Think about the last time you signed up for a new app. You tapped “I Agree” without reading a word, and moved on. That data — your name, phone number, location, maybe your spending habits — went somewhere. Until 2023, there was no law in India that clearly said where it could go, who could use it, or for how long. Data flowed freely, and individuals had no formal recourse. The Digital Personal Data Protection Act 2023 exists because that gap had become too large to ignore.

The foundation was laid in 2017, when the Supreme Court’s Puttaswamy judgment declared privacy a fundamental right. But a fundamental right without a corresponding law is like a constitutional promise without a delivery mechanism. For six years after that judgment, India’s digital economy grew at a remarkable pace — UPI transactions, health records, e-commerce behaviour, telecom data — all of it accumulating with no unified framework to govern its use. The DPDPA 2023 is that framework finally arriving.

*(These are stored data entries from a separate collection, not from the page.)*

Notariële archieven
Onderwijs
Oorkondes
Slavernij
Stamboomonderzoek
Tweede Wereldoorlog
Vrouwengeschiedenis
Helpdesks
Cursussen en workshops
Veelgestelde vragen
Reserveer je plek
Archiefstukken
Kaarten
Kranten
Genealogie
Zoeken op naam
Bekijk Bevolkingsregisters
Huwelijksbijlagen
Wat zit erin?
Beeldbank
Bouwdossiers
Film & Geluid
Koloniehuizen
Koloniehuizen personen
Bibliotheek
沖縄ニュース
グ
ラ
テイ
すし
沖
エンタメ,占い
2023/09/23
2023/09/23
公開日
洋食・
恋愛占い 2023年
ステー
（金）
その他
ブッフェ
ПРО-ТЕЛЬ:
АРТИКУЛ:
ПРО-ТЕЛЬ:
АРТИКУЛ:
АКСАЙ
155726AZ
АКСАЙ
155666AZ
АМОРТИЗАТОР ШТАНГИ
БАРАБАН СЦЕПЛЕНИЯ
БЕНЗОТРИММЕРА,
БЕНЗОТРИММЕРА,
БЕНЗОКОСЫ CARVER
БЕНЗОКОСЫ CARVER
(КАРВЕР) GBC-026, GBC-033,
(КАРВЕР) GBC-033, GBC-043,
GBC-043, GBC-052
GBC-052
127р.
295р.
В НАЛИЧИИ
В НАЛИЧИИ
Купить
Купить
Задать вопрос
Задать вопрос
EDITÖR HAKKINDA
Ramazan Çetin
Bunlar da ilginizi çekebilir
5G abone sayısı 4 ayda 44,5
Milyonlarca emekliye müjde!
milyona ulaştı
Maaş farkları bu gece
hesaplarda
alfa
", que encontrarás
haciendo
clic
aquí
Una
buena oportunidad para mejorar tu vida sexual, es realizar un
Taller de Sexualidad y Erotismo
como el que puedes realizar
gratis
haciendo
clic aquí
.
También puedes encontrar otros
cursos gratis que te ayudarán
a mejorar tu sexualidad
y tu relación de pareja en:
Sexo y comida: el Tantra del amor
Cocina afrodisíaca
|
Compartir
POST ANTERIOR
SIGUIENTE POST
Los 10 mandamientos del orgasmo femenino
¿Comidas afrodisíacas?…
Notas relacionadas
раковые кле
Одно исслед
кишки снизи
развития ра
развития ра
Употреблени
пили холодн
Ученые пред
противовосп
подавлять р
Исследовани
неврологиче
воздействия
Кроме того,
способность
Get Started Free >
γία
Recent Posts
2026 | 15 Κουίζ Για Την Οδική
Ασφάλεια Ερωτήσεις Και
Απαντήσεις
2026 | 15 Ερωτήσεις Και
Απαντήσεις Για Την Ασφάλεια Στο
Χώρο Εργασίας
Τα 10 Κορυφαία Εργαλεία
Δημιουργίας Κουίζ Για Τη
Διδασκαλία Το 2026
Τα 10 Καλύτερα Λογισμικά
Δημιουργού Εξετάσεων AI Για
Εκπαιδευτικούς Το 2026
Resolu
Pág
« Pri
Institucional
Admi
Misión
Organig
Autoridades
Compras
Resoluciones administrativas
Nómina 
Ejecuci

Why India Needed a Data Protection Law

What makes this law significant is not just that it exists, but what it signals. India is formally saying that personal data belongs to the individual it describes, that its use must be governed, and that the entities handling it carry real responsibility. For a country where digital adoption has outpaced digital literacy, this law is less about restriction and more about establishing the basic rules of a game that has been played without a rulebook for far too long.